Mobile Project Template
To make design process more organized, efficient, and consistent across the organization, I have created a Figma mobile project template for Product Designers.
Each file was structured to follow a part of the company's design process and included project details page with a design brief and more context around the project, final designs page, design guide page, prototyping section, ux writing section for ux writing team, design playground section for exploratory designs with iOS and Android design templates that I have created to make it easier for designers to get started, research section for ux research, new components page, and archive section.

Results
The Design System team has assisted multiple product teams with migration to our Design System, the latest being Facetune.
Product teams are seeing improvements in design and development efficiency, and shipping faster.
Common language between Product Designers and Developers is leading to better communication and results.
Consistent UI and interaction design translates into increase in subscription rates and retention.
Every product that migrated has cut hundreds of hardcoded colors down to ~20 design system colors.
Products which migrated to Design System have provide more consistent and predictable experience.
Improvements in cross-product efforts - the Design System is used by cross-product teams to design new features such as Feed and Onboarding.
We're seeing great adoption rates of the design system styles and components across all major product teams.
After working closely with the Facetune team to redesign the Facetune app with the Lightricks Design System, the team is not only working more efficiently but receiving positive feedback from users and seeing an uptick in engagement and subscription rates.

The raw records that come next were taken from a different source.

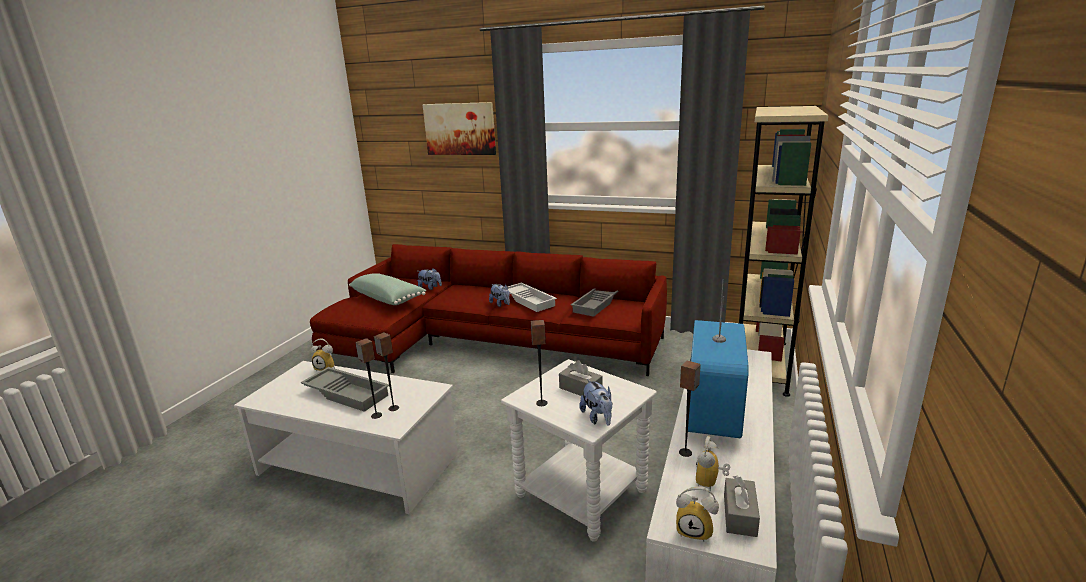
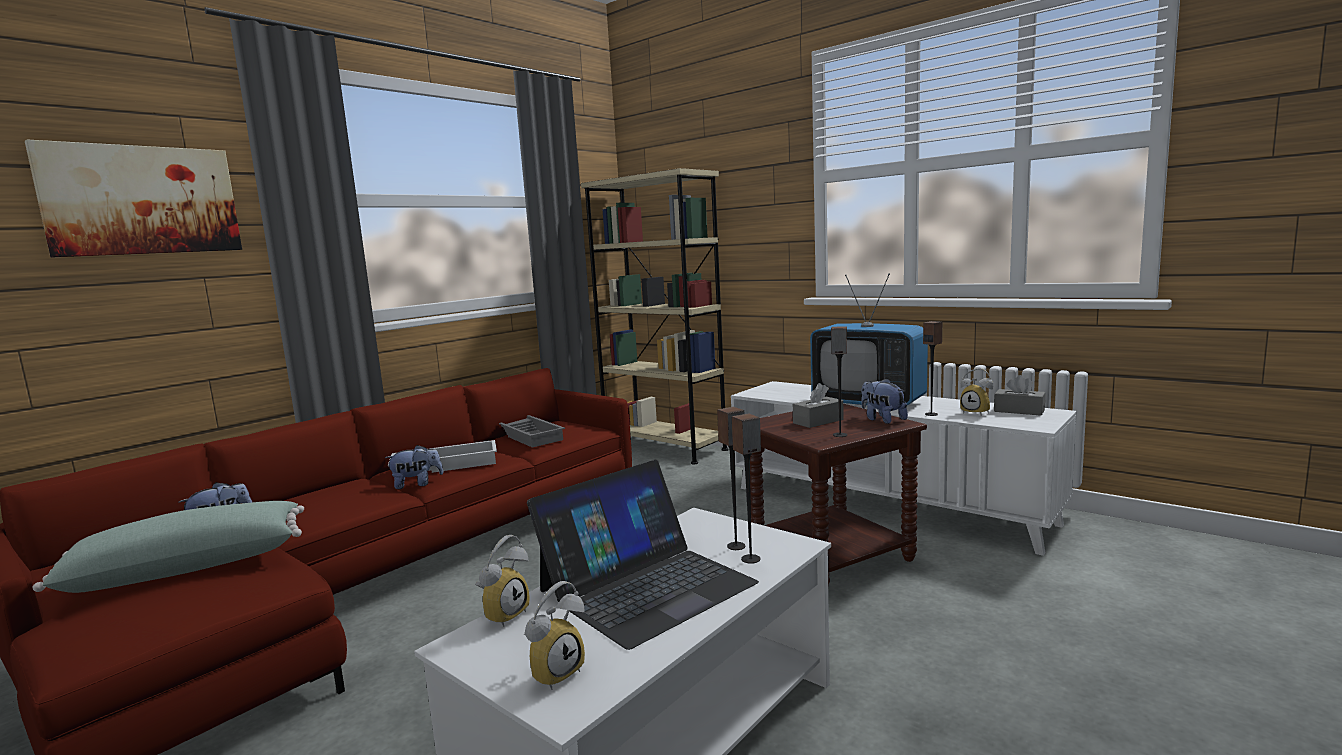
camera: 70 degrees left, 10 degrees down
grey tray [301,367,389,412] -> laptop [527,460,759,650]
white side table [501,359,657,542] -> brown side table [750,404,927,587]
plush toy [579,379,613,426] -> plush toy turned 120 degrees counterclockwise [861,378,908,424]
alarm clock [676,486,719,542] -> alarm clock moved to [524,581,585,690]

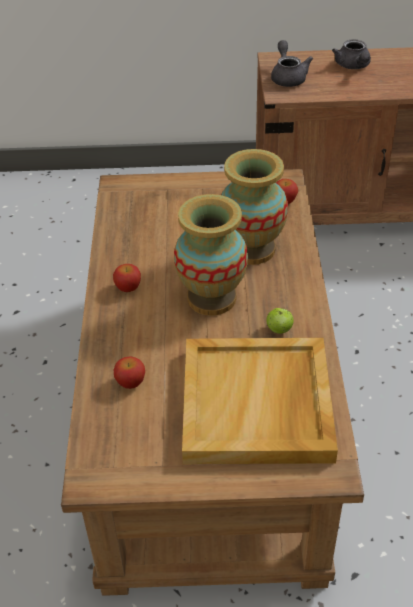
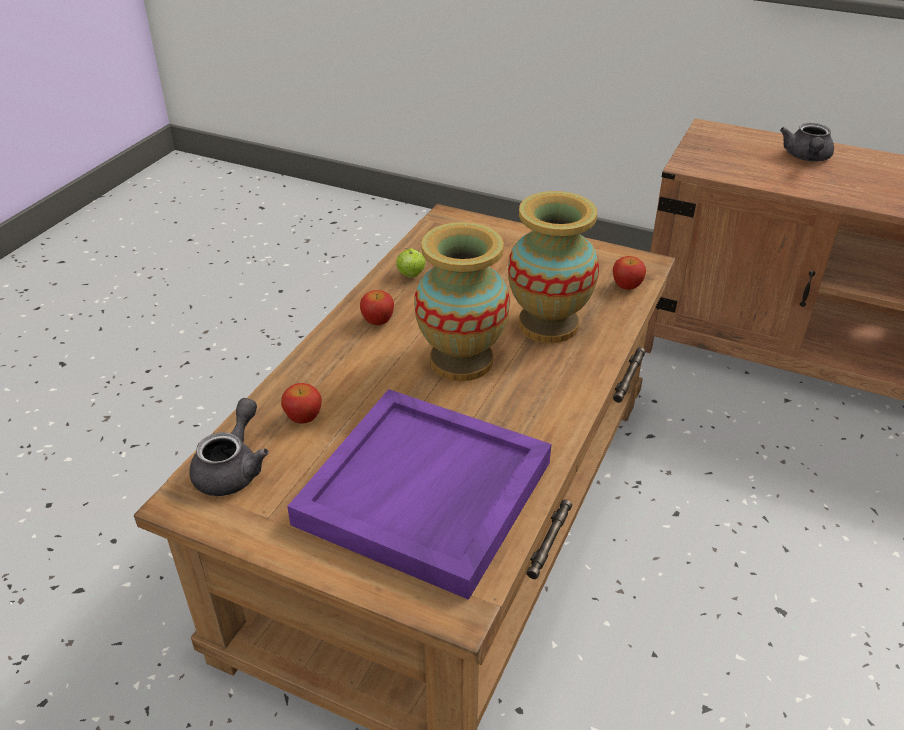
camera: 25 degrees right, 5 degrees down
beige tray [182,338,338,464] -> purple tray [287,389,551,600]
apple [266,308,294,334] -> apple moved to [396,248,425,278]
grey teapot [271,40,313,87] -> grey teapot moved to [189,398,269,496]

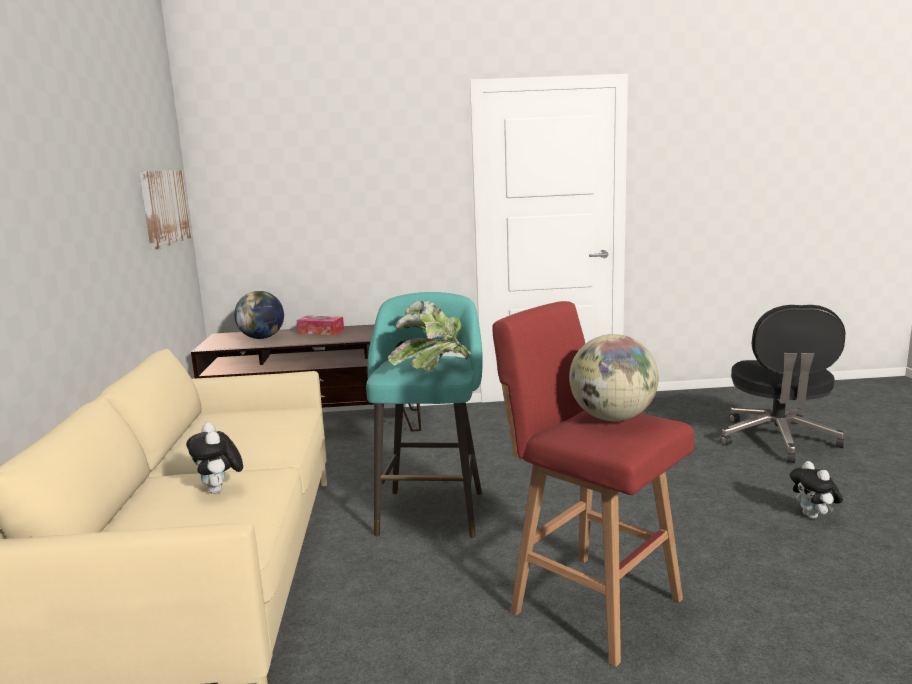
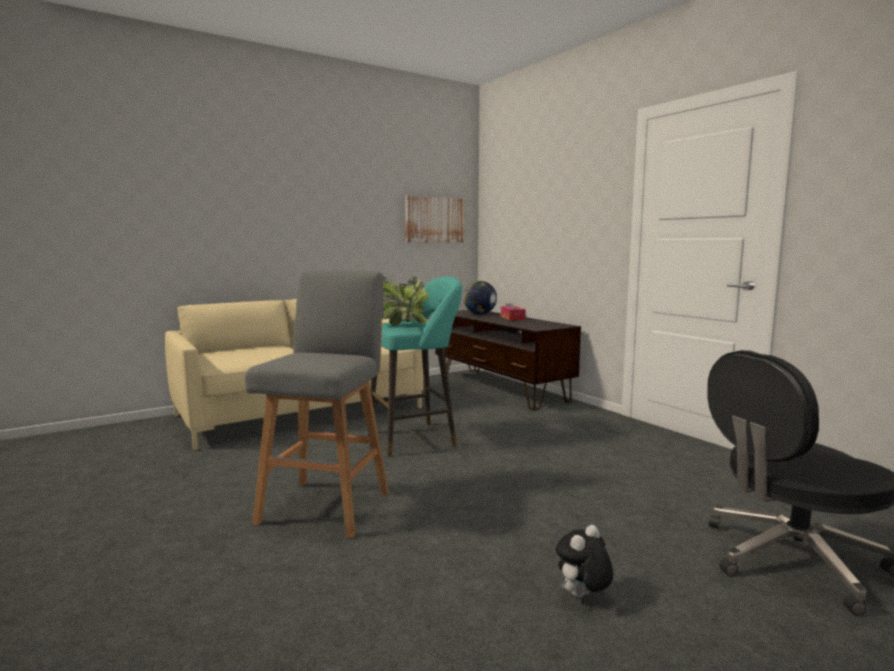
camera: 60 degrees right, 5 degrees down
plush toy [186,423,243,494] -> none
red stool [493,301,694,667] -> grey stool [245,270,389,538]
globe [569,334,659,421] -> none

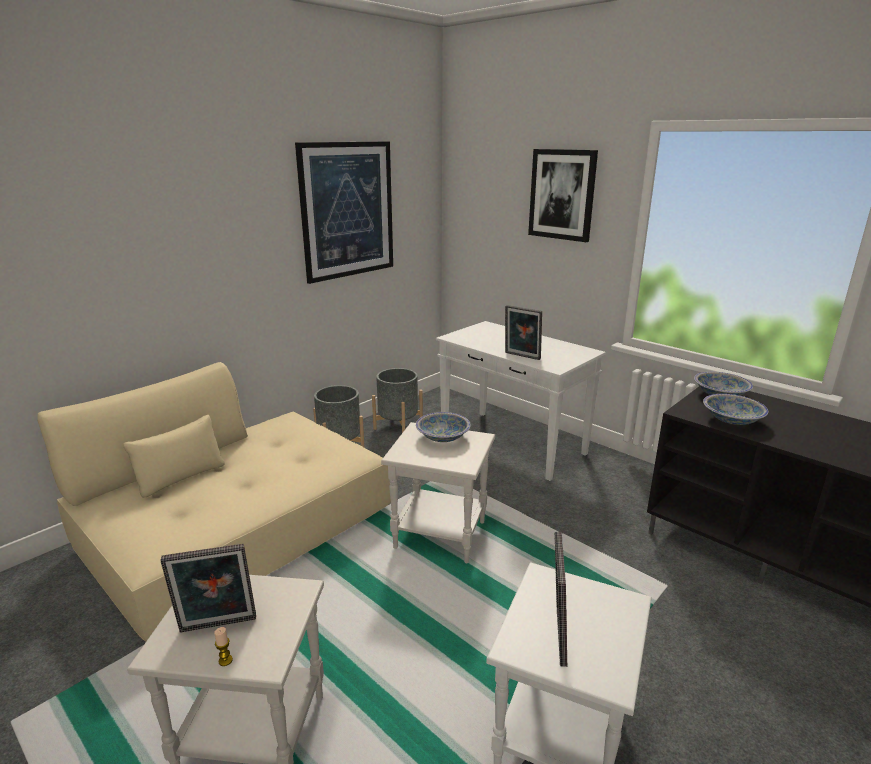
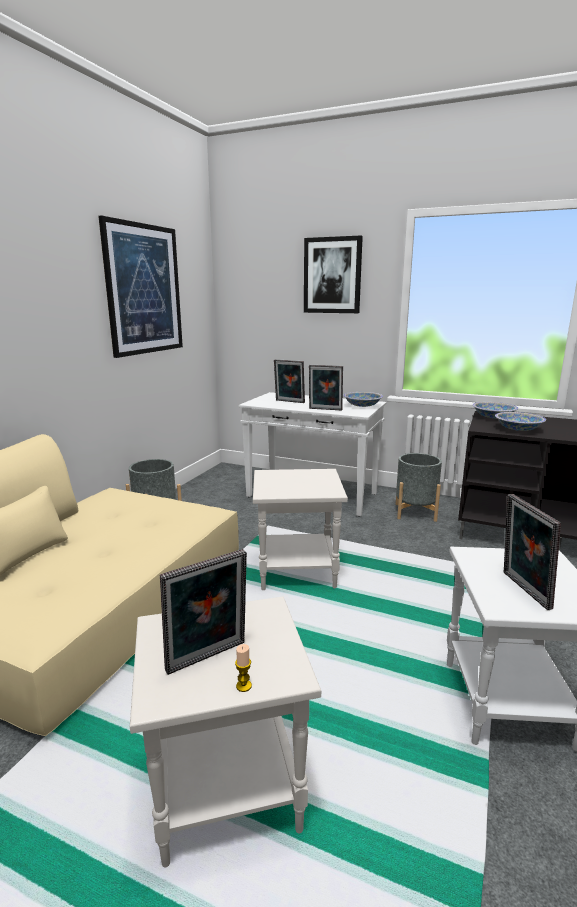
camera: 20 degrees left, 5 degrees down
grey planter [372,368,423,433] -> grey planter moved to [396,453,442,522]
bowl [416,412,471,442] -> bowl moved to [343,392,383,407]
none -> picture frame [274,359,305,403]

“I had the pleasure of working with Phil during his time at Lightricks. During our time working together Phil proved to be extremely detail oriented, while also demonstrating a deep knowledge and understanding of both the technical requirement and limitations, as well as user needs.
During his time at Lightricks, Phil undertook building out our design system collaborating both with our infrastructure team to build out our components library, to work both visually and functionally across Lightricks numerous iOS product. While collecting requirements and feedback from all stakeholders and products to meet each teams specific needs and requests. Our products have never looked so polished and we owe it to his incredible efforts and attention to detail.”
Judah Guttmann
Former Product Manager at Facetune


“Phil is one of the most professional designers I’ve had the pleasure of working with. Always a deep thinker, extreme edge case detector and prototyping master. He’s helped tremendously in taking product design at Lightricks to the next level and I hope our paths cross again soon!”
Tal Moskovich
Former Product Design Lead at Lightricks


“Phil is a very talented designer and it was a pleasure working with him and managing him. He is very dedicated to keeping a high quality of work, both from a UX and a UI perspective. Phil is also very organized and knowledgable, always up to date and up to exploring new things. Last but not least, Phil did an amazing job working on Lightricks' Design System! So, go ahead and hire him :)”
Laure Scemama
Product Design Team Lead at Lightricks


“I’ve worked with Phil on implementing an in-house design system. Besides creation of detailed and well thought design guides, Phils have great technical abilities. He always created interactive mocks of the design guides and when necessary dived into the code and tweaked it. And as a bonus Phils is a great guy to have a conversation with.”
Michael Kimi
Software Developer at Lightricks


“Worked with Phil on an internal Design System that is used across multiple apps. Phil is a professional designer who is comfortable around code and is easy to work with. As an engineer I often find that working with Designers invokes challenges that arise from the different languages we speak, but with Phil it was a breeze, he knows to speak developer, he makes design guides in ways that are easy to implement in code and he provides mocks and prototypes for everything!”